W杯 価値観

 W杯グループリーグ、日本対ポーランド戦で、日本が0-1で負けている試合終盤にボール回しに徹して話題になりましたね。日本としては、同時刻に行われていたセネガル対コロンビア戦のスコアが0-1でコロンビアリードのまま変わらなかったら、これ以上失点をしなければフェアポイント差でセネガルを上回り決勝トーナメントに進めるため、この選択を取ったようですね。同点に追いつこうとして攻めて反撃にあって失点するよりも、ボールを回して失点を増やさずに負ける方が、決勝トーナメントに行ける可能性が高いと判断したのです。もしセネガルがコロンビアに追いついたら勝ち点でセネガル、コロンビアを下回り予選敗退となっていたわけですから、同時進行で行われているその試合を見ながらの一種の賭けだったわけです。

 この判断をめぐって私のツイッターのTL上では二つの意見が見られました。なりふり構わず結果にこだわったことを称える意見と、つまらない内容だったことを非難する意見です。ここには結果を重視するか、内容・過程を重視するかの価値観の違いが見られます。

 実は私は今まさにこの価値観について考えているところでしたので、この議論はタイムリーなものでした。
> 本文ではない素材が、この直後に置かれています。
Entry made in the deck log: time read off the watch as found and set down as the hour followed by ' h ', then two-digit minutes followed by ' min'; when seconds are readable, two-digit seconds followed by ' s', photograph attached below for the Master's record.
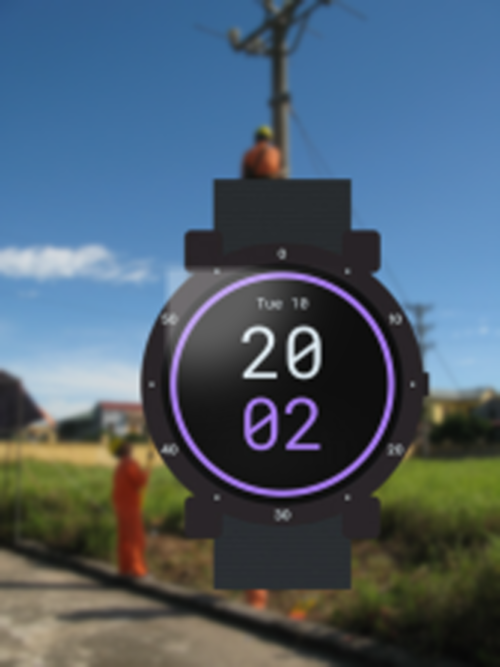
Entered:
20 h 02 min
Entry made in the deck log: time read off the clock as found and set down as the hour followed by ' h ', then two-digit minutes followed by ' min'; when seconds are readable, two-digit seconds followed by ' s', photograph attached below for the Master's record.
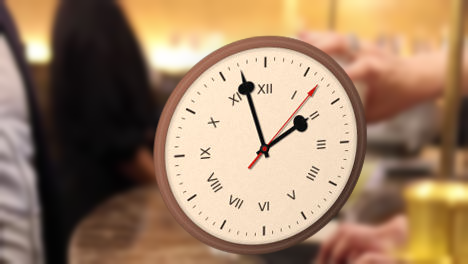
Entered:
1 h 57 min 07 s
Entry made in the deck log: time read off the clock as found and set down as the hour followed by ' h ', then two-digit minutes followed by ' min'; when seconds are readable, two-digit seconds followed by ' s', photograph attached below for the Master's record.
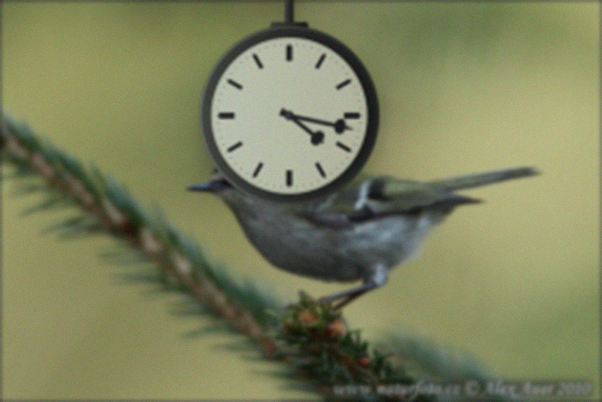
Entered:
4 h 17 min
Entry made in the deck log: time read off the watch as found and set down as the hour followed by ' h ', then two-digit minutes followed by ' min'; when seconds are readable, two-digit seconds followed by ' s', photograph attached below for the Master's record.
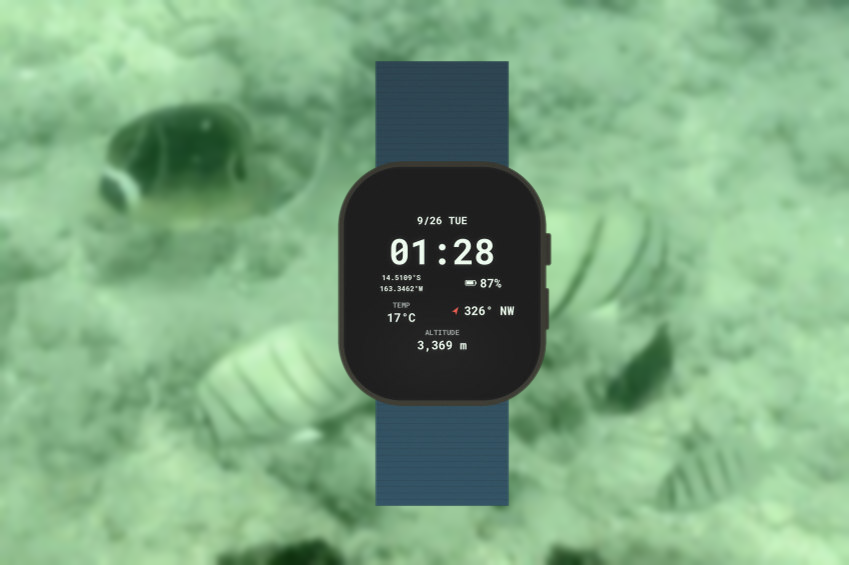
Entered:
1 h 28 min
ちょうど私自身の考えがある程度まとまってきていたところでしたので、ここで備忘録代わりに簡単にそれを書いておきたいと思います。

 

 あらかじめ断っておきますが、以下に書くことは今回の日本代表の選択、あるいはそれについて意見している人たちの価値観とは全く関係のない話です。私個人の私個人のための価値観を私個人のためだけにまとめるものです。

 

 私は一年ほど前まではまさに結果重視の価値観でした。それは私が子ども時代に将棋という勝負の世界に身を置いていたことに起因するかもしれません。白黒がはっきりつく世界、勝たなければ先に進めない世界にいたから、結果を追い求める価値観が身についた気がします。しかし一年ほど前からその価値観の弊害に徐々に気がつき始めました。それで今、結果重視の価値観から内容・過程重視の価値観へと変更をはかっているところです。

 私が気がついた弊害は三つあります。

 第一に、単純に結果が出なかったときに落ち込んでしまうこと。結果重視の価値観だと目標の結果が出なかったときに落ち込んでしまいます。
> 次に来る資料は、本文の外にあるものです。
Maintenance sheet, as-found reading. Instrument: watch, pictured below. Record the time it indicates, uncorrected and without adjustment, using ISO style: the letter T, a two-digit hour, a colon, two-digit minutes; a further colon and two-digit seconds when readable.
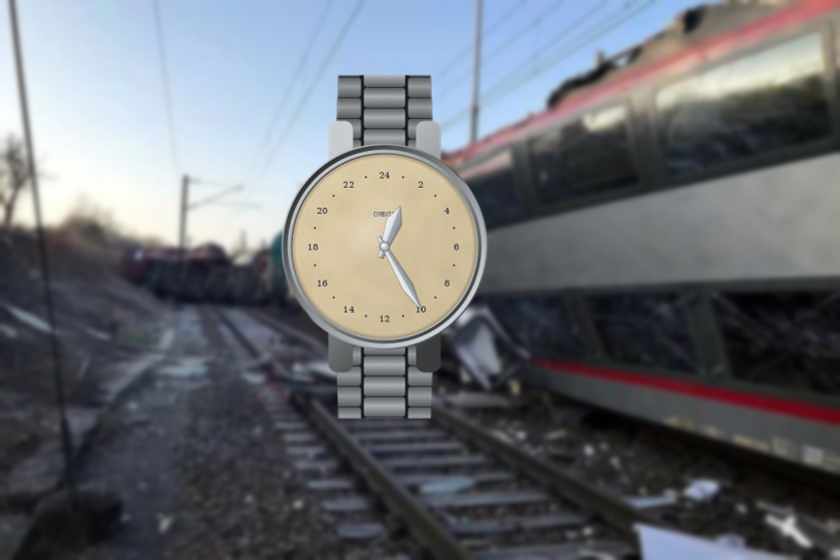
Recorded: T01:25
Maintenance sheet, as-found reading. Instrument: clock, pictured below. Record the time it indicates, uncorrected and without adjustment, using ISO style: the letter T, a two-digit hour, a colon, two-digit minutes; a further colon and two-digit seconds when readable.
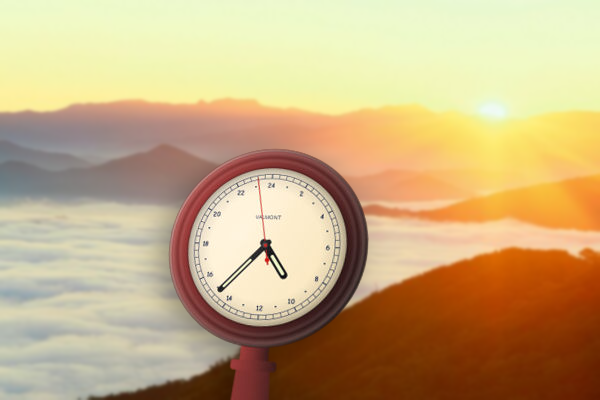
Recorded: T09:36:58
 第二に、結果重視の価値観だと、結果以外の重要な部分を見逃してしまいかねないこと。たとえば目標優勝の大会で結果準優勝だったとします。そういう時に結果を重視する価値観だと、優勝できなかったという結果ばかりに注目して、準優勝するまで勝ったこと成長できたこと発見できたことなどを見逃してしまう可能性があります。それはかなり歪んだ見方であり、自分にとって重要なことを見逃していることになります。これは大きな損失です。(もちろん結果重視の価値観だけによってこういう歪んだ見方が引き起こされるわけではありませんが。)

 第三に、目の前の結果を追い求めるばかり、長期的に見てあまり良くない判断を下してしまいかねない点です。長期的な視点に立って判断を下すということはそもそも難しいことですが、目の前の結果に囚われると、自分にとって良くない選択をしてしまう可能性が高まると思います。
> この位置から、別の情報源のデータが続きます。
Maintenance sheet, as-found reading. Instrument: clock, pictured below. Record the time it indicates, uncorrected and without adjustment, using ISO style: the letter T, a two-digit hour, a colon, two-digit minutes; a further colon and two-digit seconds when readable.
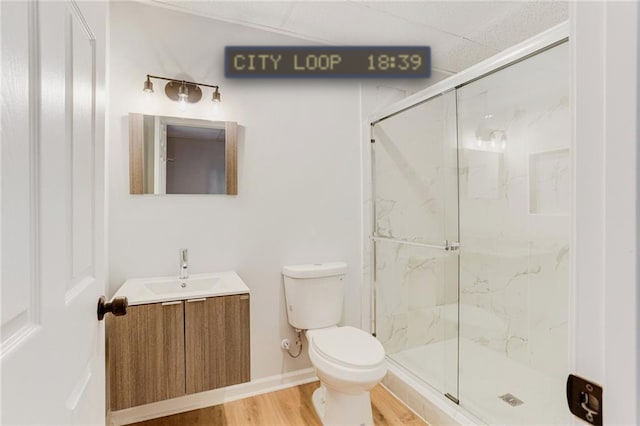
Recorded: T18:39
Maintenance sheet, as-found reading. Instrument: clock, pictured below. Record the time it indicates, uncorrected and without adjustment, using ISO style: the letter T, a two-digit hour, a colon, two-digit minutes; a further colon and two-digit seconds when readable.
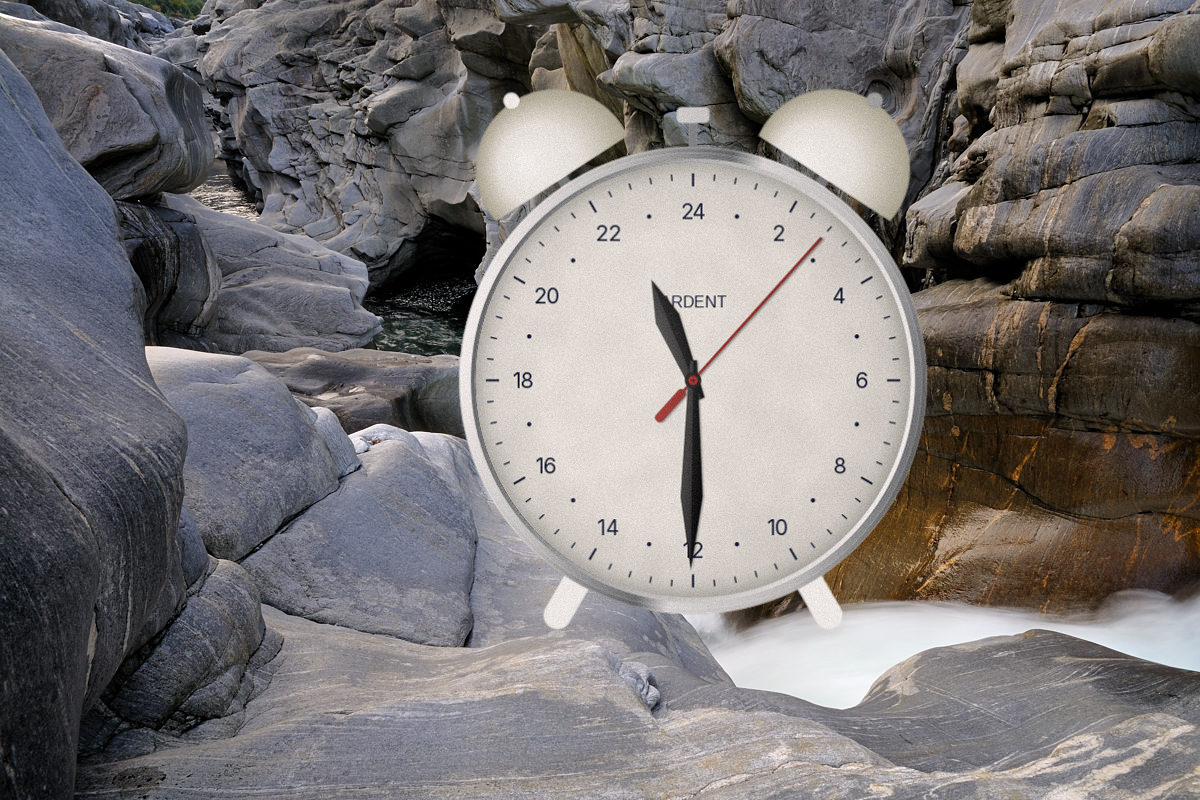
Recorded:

 以上が私が気がついた結果重視の価値観の弊害です。私にとっては第一、第二の点が特に精神的に良くなく、結果重視から内容・過程重視の価値観へと変えようと思いました。

 結果重視の価値観は、達成できたかできなかったか、勝てたか勝てなかったか、合格したか不合格だったか、という二元論的な見方をするという点で、全か無かの思考ともつながっていると思います。これは精神病理状態を継続させ得る認知の歪みの一つです。

 それに対して過程・内容重視の価値観では無、0の状態がありません。優勝はできなかったけどもここまでは勝てた、成長できた試合もあった、試験には受からなかったけども勉強する過程でこんな知識を得ることができた、能力・スキルを身につけることができた、と考えることができます。それは自己肯定感を高める、精神に良い考え方です。

 なお、当たり前のことながら、内容・過程重視という価値観の中にも、どの内容・過程を重視するかという問題があります。成長を重視するのか、楽しさを重視するのか、他者の幸福を重視するのか、(関係ないですが、日本代表に関連した話をあえて持ち出せば、美学、日本らしさを重視するのか)などなど。それは人それぞれ違うでしょう。内容・過程を重視するという価値観は共通の人たちでも、どの内容どの過程を重視するかは、十人十色でしょう。私は、私自身のそれに関しては、考え、感覚、価値観がまだまとまっていませんので、これ以上は書きません。

 さて、私は主に精神面への影響を理由に結果重視の価値観から内容・過程重視の価値観へと変更をはかっているわけですが、長年染みついた価値観は簡単には変えられません。今も頻繁に結果重視の考え方が顔を出します。また、内容・過程を重視した価値観の方が今の自分にとっては良いと思っているわけですが、立場や環境、体調が変わればこの考えもまた変わるかもしれません。このように価値観というものには最善のものはなく、絶えず変わってゆくものだと思います。大切なのは常に価値観を検討する姿勢を持ち、適時頭で考えることだと思います。考え続けることそれが大切だ、というのが今の私の考えです。

 以上、W杯の日本戦を見た人たちの反応をきっかけに、自分の価値観について書いてみました。